However CSV.open(filename, 'r') causes a CSV::IllegalFormatError.

There are no rogue commas or quotation marks in the file, nor anything else that I can see that might cause problems.

I suspect the problem could be to do with line endings. I am able to parse data entered manually via a text editor (Aquamacs). It is just when I try with data exported from Excel (for OS X) that problems occur. When I open up the exported CSV in vim, all the text appears on one line, with ^M appearing between lines.

From the docs, it seems that you can provide open with a row separator; however I am unsure what it should be in this case.

+10  A: 

Try: CSV.open('filename', 'r', ?,, ?\r)

I'm pretty sure this will DTRT for you. You can also "fix" the file itself (in which case keep the old open) with the following vim command: :%s/\r/\r/g

Yes, I know that command looks like a total no-op, but it will work.

DigitalRoss
thanks a lot - wish I could've upvoted you twice for two useful bits of information.
grifaton
A: 

""" When I open up the exported CSV in vim, all the text appears on one line, with ^M appearing between lines.

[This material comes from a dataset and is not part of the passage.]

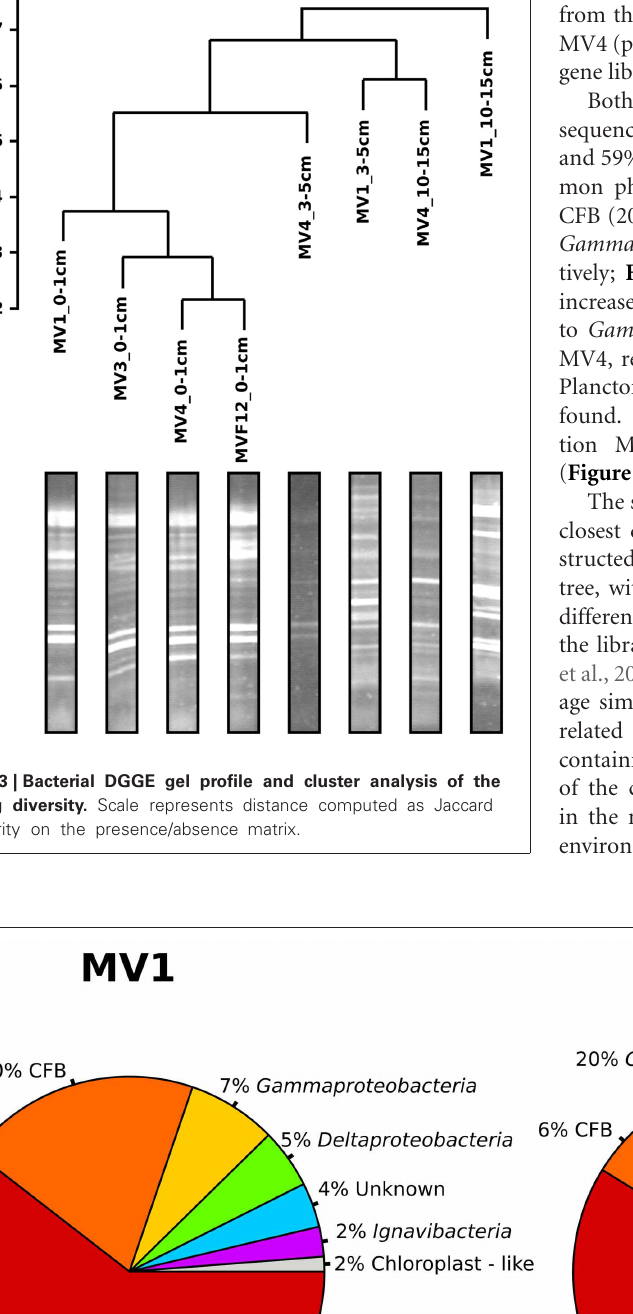
Frontiers in Microbiology | Extreme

From the docs, it seems that you can provide open with a row separator; however I am unsure what it should be in this case. """

Read back a sentence ... ^M means keyboard Ctrl-M aka '\x0D' (M is the 13th letter of the ASCII alphabet; 0x0D == 13) aka ASCII CR (carriage return) aka '\r' ... IOW what Macs used to use as a line terminator before OS X.

John Machin
+1  A: 

Another option is to open the CSV file or the original spreadsheet in Excel and save it as "Windows Comma Separated" rather than "Comma Separated Values". This will output the file with line endings that FasterCSV is able to understand.

Alex Kahn
Wasted an hour on this one, thanks a ton!